What I've been doing, here, is trying to calculate what are known as "moving averages."  Moving averages are a terrific way of smoothing erratic data and looking at longer-term trends.  It's a handy tool for taking a look at stock trends, polling data, all sorts of collections of numbers where you're interested in how they change over time.  I've noticed that the Iditarod speed numbers are more consistent than what we'd seen in the Quest and it occurred to me that they might be calculating moving averages on speed (although when they're stopped, they're stopped) as a way of smoothing the speed numbers.  If they are, I can't see it, since the speed numbers all seem to be on the high side of what I'm calculating (you wouldn't see a consistent bias in an average like that).
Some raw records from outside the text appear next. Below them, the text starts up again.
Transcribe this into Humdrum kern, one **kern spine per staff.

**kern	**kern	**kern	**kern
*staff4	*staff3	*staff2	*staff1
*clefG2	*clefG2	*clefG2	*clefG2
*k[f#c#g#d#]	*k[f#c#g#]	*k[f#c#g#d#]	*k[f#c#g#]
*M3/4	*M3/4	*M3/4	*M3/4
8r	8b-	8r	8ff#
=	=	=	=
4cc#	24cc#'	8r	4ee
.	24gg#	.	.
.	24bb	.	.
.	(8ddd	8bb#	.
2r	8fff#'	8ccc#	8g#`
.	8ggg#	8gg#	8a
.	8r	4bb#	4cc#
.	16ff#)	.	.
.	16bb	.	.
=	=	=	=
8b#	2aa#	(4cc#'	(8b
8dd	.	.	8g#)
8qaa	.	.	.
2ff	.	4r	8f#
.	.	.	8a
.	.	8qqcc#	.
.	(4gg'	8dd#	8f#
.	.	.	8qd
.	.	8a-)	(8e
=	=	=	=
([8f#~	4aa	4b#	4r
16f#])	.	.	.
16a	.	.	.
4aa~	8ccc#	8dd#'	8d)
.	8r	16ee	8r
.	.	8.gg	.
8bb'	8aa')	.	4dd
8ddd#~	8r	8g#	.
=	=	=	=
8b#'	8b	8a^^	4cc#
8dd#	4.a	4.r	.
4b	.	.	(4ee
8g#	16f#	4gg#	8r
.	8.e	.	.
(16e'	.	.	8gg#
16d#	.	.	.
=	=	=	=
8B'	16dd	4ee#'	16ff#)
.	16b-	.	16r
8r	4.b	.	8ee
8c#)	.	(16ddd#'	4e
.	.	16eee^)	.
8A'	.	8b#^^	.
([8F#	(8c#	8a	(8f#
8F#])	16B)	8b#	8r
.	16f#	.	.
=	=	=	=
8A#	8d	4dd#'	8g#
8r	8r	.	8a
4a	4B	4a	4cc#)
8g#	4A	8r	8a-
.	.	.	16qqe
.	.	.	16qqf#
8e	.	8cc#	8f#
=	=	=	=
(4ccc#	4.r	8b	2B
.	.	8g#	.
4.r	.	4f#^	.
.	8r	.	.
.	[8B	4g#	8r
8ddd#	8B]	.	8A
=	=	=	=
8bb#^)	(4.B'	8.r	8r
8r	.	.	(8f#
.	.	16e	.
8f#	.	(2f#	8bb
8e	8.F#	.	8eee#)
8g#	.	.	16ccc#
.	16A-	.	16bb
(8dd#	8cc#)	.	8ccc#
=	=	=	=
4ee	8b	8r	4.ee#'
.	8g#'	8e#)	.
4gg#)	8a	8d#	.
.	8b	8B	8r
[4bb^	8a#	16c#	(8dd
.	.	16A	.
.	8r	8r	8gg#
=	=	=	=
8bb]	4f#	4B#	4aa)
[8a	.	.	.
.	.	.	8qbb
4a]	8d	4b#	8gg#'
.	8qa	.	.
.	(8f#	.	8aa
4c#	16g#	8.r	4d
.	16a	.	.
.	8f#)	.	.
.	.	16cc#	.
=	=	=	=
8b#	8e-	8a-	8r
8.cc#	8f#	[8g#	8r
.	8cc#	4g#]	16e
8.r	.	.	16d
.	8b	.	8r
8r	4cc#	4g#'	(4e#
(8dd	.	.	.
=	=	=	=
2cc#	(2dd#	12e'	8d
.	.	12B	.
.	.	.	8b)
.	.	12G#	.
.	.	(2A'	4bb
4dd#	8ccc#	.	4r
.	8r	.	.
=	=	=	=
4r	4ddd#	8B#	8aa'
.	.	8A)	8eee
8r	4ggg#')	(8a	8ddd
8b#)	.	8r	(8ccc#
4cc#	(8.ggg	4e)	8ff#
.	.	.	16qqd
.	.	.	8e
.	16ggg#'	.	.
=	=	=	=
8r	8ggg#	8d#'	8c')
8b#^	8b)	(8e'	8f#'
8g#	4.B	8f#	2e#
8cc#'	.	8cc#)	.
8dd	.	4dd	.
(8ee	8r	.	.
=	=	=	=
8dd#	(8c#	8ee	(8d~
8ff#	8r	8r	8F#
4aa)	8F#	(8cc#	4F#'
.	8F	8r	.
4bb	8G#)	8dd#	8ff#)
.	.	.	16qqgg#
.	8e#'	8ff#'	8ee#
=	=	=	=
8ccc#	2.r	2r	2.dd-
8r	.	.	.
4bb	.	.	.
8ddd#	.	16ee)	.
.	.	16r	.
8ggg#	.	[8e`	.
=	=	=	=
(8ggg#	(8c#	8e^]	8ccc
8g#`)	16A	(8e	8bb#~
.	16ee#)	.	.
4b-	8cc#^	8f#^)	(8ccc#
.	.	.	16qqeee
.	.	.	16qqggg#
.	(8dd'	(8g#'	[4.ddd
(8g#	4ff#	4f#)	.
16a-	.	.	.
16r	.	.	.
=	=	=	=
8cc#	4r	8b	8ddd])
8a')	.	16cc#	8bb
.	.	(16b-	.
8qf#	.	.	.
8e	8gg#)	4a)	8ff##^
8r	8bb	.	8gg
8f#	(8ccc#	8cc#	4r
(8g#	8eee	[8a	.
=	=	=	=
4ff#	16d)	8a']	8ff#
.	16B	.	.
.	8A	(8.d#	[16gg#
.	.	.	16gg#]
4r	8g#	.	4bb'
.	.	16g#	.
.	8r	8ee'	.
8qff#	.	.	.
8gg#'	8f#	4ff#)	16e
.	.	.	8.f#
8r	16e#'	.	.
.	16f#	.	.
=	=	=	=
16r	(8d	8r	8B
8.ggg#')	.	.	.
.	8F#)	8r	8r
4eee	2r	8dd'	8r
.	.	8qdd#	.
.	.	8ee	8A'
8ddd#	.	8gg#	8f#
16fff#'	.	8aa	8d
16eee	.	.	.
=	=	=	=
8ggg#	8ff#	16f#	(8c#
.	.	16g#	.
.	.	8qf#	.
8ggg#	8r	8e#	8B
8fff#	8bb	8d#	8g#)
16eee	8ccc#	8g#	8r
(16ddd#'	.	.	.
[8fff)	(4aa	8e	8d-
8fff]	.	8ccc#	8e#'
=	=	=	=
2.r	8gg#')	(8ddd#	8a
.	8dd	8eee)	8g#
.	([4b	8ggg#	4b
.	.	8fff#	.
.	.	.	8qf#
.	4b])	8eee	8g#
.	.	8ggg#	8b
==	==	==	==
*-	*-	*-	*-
So, the next candidate is weighting.  Trackleaders knows that since they're calculating speed based on the distance between two points and a racer is never traveling on a perfectly straight line, they need to do something to correct for underestimating the distance traveled and therefore underestimating the speed.  So, they increase the distance by about 7%, or basically multiplying the distance times 1.07.  Is that what IonEarth is doing?  Back to the calculator!  Let's see if the speed calculations are consistently high by some percentage.

So, the tracker says he traveled at 8.4 mph from 10:20 to 10:30.  Based on the straight-line distance he traveled at 8.1 mph.  In other words, the tracker says he traveled about 4% faster than my calculations.  From 10:10 to 10:30 he traveled 1.4 miles.  The tracker says he was traveling 7.7 mph, and by my calculation he was traveling 8.4 mph.  Whoa!  That's off in the other direction, so clearly they're not weighting.

So, so far it's not really clear where the speed calculations are coming from, by just looking at the data being provided to us.  However, my best guess at this moment would be that the GPS is actually taking location readings more often and using those to calculate speed, but the only locations they're displaying on the map are 10 minutes apart.  One of the primary issues here is preserving the battery, and I think it would almost certainly use less power to calculate the speed on the GPS device than it would to uplink the additional data.  If this is what's going on it's another example of excellent hardware engineering on the part of IonEarth.

Tuesday, March 6, 2012

You know what would be pretty great?

If IonEarth had some predefined sets of mushers, so you could choose one menu item to see all the rookies (the rookie race is a major race-within-a-race), the women, the Canadians, etc.  There are a few subsets of the racers that group together naturally and that we're trying to sort through.  What groupings would you like to see?